Assistant Professor, Section of Hospital Medicine Children's Hospital Colorado Denver, Colorado, United States
Background: Suicide is the 2nd leading cause of death in youth ages 10-18, and over 40% of decedents are evaluated in a healthcare setting in the 30 days prior. There is a critical need to enact universal youth suicide and depression screening across healthcare settings. Objective: Implement synchronous depression and suicide screening for patients 10 years and older in the emergency departments (EDs) and inpatient settings of a pediatric hospital system. Design/Methods: A multidisciplinary team applied Design for Six Sigma methodology to characterize current state, design project elements, and strategize implementation.
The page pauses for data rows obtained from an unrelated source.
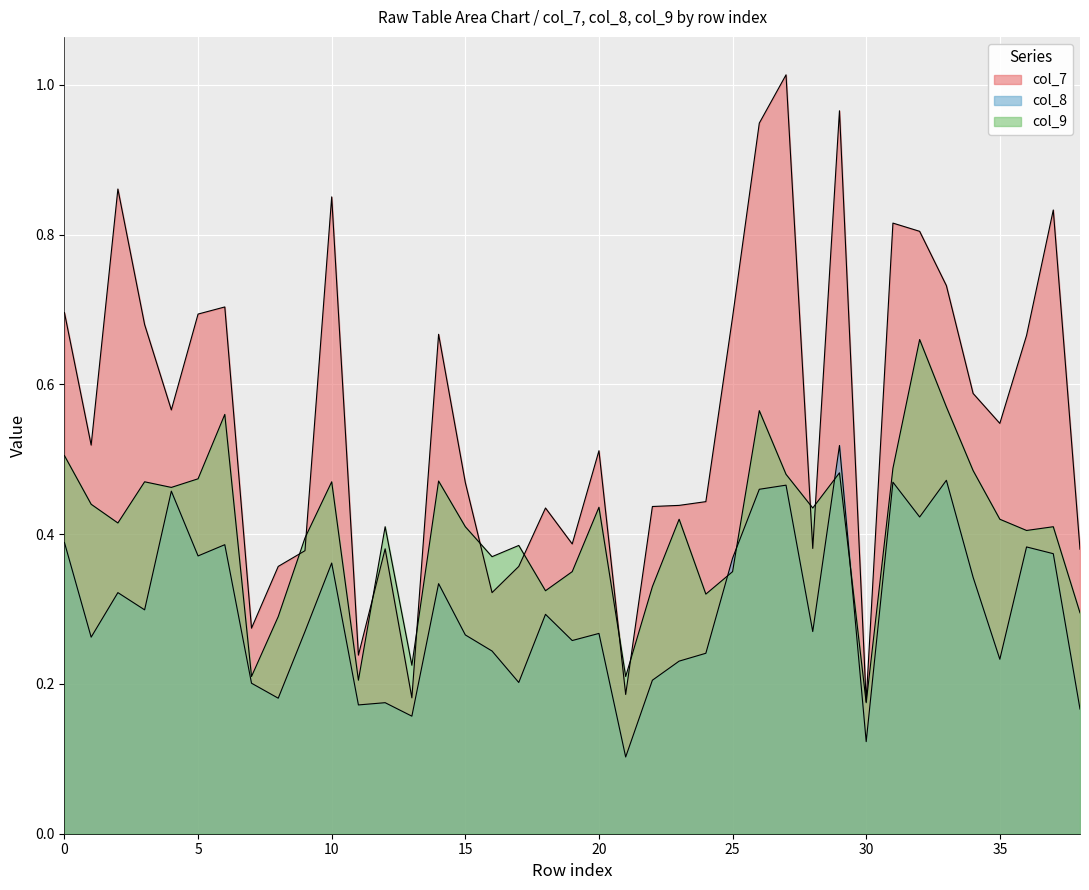

What are all the series names shown in the legend?

col_7, col_8, col_9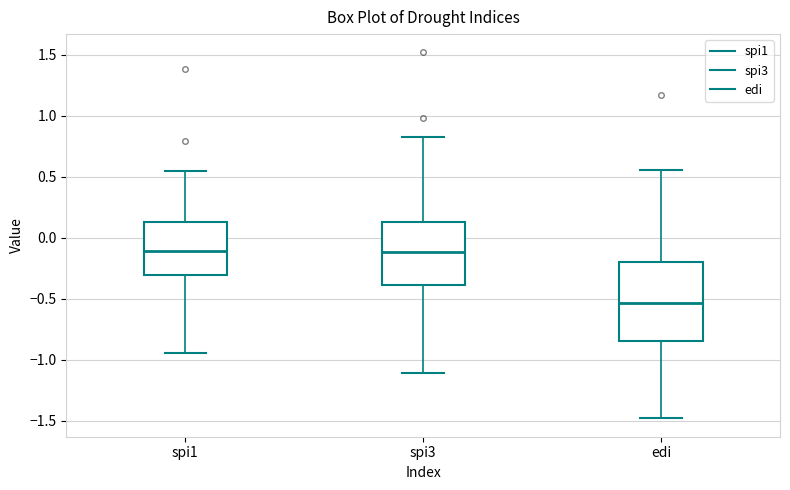

Where does the median line of the box for spi1 sit on the y-axis? The values are not printed on the chart, so give them approximately, as read against the axis.

-0.10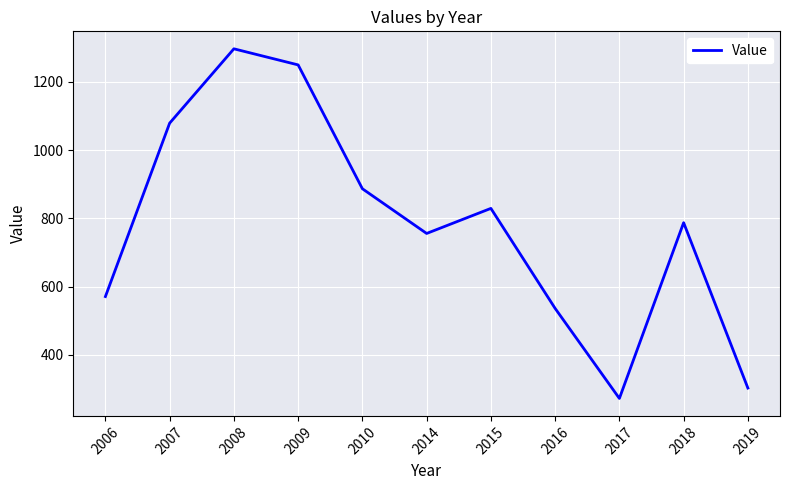

True or false: the data shows 302.3 at 2019.

True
Prioritized design elements included use of validated screeners (modeled after the NIH Suicide Risk Screening Pathway), electronic heath record (EHR) integration, and synchronous depression and suicide screening workflows. Multiple venues/modalities were utilized to educate frontline clinicians and solicit input. Primary outcome measures were depression and suicide screening rates for patients in ED/inpatient units. Balancing measures included ED length of stay (LOS), 1:1 attendant orders, and psychiatry consults. We piloted screening in 2 EDs and 2 inpatient units across 2 hospital campuses prior to broader system-wide implementation. Results: We utilized three validated screening tools: Patient Health Questionnaire (PHQ)-2/9, Ask-Suicide-Screening-Questions (ASQ), and the Brief Suicide Safety Assessment (BSSA). Nurses administer the ASQ and PHQ-2/9, triggering EHR-clinical decision support, which directs further risk assessment by providers if indicated (BSSA piloted in select units), psychiatry consultation, and/or initiation of safety precautions (Figure 1). A “Depression and Suicide Navigator” page serves as the central EHR hub for screening results, safety planning, and documentation. An EHR-based depression/suicide data dashboard tracks outcome, process, and quality measures. Five months after implementation, we achieved depression and suicide screening rates of 80.9% and 85.6%, respectively. ED LOS, 1:1 attendant use, and psychiatry consults (per 1000 patient encounters) did not increase.
Conclusion(s): We operationalized universal depression/suicide screening in 2 EDs and 2 inpatient units of a pediatric hospital system. Our process centered on robust EHR-integration including of screening results, follow-up assessments, safety planning, and written educational materials. Future work includes expansion to ambulatory settings and system-wide rollout of the BSSA. This work may be generalizable to other hospitals planning to enact depression/suicide screening in ED/inpatient settings.